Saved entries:

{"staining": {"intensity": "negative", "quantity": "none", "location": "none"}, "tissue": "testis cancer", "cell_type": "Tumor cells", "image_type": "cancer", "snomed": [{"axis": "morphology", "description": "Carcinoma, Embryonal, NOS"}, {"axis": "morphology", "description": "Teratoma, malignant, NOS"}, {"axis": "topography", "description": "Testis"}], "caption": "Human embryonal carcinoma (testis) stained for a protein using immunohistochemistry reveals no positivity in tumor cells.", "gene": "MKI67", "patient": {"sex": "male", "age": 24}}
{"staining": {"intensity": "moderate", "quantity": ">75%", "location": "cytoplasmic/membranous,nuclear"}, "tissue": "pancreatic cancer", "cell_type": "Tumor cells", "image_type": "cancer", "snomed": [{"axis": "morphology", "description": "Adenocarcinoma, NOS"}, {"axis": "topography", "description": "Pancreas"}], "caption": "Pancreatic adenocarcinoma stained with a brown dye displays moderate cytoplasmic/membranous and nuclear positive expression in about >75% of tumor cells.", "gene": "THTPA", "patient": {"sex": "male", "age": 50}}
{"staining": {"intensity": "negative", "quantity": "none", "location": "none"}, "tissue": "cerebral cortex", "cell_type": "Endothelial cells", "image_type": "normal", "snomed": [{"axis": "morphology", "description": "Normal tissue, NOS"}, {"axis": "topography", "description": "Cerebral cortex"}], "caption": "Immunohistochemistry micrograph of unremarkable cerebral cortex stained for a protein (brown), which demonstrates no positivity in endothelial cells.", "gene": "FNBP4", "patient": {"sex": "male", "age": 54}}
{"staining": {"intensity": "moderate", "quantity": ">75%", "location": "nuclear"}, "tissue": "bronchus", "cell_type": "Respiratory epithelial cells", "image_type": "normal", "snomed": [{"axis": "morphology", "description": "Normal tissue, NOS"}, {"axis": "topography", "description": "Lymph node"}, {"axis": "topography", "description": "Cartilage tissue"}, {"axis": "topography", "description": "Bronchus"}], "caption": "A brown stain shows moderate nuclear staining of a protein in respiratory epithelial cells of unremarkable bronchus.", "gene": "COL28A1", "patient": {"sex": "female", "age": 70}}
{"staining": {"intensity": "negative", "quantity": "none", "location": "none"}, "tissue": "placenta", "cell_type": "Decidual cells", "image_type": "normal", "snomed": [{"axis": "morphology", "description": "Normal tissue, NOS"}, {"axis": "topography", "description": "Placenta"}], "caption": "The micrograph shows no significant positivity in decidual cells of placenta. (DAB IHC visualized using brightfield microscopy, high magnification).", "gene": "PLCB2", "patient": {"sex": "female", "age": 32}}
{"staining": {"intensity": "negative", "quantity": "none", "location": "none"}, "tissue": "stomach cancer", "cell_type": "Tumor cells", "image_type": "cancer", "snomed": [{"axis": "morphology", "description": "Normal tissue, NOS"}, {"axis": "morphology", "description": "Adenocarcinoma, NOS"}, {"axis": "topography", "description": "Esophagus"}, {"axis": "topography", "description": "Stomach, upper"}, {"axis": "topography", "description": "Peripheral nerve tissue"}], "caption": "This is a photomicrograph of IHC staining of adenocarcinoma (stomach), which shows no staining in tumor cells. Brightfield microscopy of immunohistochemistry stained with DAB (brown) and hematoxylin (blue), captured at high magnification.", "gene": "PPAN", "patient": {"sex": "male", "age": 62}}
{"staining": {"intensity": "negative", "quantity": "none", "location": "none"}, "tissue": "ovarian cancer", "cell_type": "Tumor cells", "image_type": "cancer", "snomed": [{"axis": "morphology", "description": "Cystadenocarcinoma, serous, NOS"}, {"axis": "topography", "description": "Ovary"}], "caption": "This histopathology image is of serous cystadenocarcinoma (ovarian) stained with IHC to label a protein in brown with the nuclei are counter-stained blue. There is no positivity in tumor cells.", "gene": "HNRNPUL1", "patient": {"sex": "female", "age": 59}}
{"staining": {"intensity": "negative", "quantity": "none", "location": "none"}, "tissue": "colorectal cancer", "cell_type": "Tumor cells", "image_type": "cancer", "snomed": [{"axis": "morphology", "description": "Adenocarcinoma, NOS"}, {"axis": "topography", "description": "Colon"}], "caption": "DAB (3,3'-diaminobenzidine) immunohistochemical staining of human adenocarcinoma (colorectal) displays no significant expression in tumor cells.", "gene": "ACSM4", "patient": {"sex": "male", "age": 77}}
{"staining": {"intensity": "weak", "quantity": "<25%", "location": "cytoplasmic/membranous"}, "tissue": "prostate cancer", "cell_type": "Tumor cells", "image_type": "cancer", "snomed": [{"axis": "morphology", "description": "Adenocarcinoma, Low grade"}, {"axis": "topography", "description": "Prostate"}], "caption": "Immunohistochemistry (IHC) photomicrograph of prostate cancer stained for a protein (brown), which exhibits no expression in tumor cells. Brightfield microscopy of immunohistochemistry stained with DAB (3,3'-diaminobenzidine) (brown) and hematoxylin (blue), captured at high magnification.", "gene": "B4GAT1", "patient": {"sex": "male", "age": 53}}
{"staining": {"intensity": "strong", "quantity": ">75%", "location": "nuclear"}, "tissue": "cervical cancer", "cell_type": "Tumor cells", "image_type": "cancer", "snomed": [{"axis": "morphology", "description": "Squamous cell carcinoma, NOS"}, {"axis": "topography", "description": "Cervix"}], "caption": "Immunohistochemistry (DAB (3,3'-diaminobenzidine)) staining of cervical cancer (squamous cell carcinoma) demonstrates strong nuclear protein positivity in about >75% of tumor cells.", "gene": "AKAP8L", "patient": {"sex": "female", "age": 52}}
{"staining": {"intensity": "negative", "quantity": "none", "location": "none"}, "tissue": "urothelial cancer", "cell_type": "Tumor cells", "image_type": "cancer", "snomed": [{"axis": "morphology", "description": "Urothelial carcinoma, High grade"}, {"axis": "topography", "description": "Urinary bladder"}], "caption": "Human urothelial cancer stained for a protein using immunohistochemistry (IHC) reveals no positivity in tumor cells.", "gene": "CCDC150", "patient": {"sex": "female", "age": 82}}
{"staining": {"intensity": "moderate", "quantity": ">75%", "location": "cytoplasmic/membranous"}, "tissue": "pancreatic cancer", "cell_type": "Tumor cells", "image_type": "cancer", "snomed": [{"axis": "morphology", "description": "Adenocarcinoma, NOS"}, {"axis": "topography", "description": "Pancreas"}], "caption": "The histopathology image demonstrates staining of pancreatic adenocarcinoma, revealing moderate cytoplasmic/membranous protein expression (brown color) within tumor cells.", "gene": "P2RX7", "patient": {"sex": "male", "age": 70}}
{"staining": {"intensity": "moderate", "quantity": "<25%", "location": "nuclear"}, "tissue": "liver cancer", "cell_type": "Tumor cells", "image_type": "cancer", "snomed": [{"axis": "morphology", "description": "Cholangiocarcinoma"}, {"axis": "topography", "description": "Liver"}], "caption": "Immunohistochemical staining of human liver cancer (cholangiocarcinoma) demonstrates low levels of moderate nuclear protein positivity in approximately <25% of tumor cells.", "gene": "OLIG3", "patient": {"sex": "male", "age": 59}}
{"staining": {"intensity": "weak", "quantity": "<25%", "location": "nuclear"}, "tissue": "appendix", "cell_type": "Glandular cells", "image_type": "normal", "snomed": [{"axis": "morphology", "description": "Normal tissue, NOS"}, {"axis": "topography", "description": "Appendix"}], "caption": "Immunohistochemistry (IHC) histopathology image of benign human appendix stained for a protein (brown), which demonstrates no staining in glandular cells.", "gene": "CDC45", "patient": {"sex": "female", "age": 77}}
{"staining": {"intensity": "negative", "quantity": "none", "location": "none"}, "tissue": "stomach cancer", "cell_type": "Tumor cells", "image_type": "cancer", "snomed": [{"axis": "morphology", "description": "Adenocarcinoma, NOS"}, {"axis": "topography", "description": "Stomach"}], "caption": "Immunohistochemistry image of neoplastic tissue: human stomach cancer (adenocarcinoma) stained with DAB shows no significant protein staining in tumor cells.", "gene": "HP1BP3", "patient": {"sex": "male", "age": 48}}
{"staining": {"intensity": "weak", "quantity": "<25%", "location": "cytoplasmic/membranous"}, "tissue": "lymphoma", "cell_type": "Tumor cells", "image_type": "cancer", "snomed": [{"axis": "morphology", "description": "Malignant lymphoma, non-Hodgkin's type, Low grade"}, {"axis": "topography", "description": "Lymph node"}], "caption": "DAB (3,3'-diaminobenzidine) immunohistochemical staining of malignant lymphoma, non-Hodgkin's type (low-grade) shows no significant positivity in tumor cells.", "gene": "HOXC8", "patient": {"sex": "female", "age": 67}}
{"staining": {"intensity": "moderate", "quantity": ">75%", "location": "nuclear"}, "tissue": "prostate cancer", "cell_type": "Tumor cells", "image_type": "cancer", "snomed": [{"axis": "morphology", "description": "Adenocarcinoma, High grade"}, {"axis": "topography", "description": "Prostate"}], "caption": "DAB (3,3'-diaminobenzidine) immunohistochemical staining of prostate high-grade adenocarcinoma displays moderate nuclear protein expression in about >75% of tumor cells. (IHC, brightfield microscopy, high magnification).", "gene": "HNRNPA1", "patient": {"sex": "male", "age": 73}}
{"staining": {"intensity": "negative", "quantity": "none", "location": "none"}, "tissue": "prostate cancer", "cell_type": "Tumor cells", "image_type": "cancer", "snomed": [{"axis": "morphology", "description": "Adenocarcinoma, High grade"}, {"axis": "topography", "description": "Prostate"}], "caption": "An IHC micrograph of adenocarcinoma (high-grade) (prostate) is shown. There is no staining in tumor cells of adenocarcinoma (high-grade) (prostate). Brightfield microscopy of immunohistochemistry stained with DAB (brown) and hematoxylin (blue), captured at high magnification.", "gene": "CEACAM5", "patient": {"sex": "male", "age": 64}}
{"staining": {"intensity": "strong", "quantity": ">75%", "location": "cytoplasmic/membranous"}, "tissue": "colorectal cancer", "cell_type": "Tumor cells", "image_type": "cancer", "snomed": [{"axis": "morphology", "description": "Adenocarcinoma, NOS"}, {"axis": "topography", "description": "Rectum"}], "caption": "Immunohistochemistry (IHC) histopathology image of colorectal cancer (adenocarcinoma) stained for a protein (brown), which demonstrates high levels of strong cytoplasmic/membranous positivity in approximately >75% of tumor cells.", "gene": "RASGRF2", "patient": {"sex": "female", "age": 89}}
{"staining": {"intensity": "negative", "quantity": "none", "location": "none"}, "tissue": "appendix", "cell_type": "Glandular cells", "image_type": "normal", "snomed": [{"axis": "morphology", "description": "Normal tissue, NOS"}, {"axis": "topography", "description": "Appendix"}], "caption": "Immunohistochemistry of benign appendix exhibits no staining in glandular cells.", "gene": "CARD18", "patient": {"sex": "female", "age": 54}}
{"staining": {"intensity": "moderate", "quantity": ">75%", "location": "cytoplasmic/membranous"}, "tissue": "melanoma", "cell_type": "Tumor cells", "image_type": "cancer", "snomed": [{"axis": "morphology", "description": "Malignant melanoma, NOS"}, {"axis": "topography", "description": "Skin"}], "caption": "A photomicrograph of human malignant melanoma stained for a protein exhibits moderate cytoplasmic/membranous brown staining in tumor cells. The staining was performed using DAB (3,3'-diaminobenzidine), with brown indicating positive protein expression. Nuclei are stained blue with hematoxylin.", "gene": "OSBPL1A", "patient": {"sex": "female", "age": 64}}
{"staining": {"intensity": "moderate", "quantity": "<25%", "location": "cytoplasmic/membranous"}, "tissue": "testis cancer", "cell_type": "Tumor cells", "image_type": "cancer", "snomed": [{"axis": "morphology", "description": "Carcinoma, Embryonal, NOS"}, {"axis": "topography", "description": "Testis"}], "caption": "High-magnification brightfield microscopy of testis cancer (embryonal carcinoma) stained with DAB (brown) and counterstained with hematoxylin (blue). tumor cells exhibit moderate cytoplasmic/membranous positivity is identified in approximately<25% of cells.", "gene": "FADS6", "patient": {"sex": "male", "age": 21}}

▶ Task to carry out:
Find the word "Embryonal" in the entries above and gather every line that holds it.

▶ Task response:
{"staining": {"intensity": "negative", "quantity": "none", "location": "none"}, "tissue": "testis cancer", "cell_type": "Tumor cells", "image_type": "cancer", "snomed": [{"axis": "morphology", "description": "Carcinoma, Embryonal, NOS"}, {"axis": "morphology", "description": "Teratoma, malignant, NOS"}, {"axis": "topography", "description": "Testis"}], "caption": "Human embryonal carcinoma (testis) stained for a protein using immunohistochemistry reveals no positivity in tumor cells.", "gene": "MKI67", "patient": {"sex": "male", "age": 24}}
{"staining": {"intensity": "moderate", "quantity": "<25%", "location": "cytoplasmic/membranous"}, "tissue": "testis cancer", "cell_type": "Tumor cells", "image_type": "cancer", "snomed": [{"axis": "morphology", "description": "Carcinoma, Embryonal, NOS"}, {"axis": "topography", "description": "Testis"}], "caption": "High-magnification brightfield microscopy of testis cancer (embryonal carcinoma) stained with DAB (brown) and counterstained with hematoxylin (blue). tumor cells exhibit moderate cytoplasmic/membranous positivity is identified in approximately<25% of cells.", "gene": "FADS6", "patient": {"sex": "male", "age": 21}}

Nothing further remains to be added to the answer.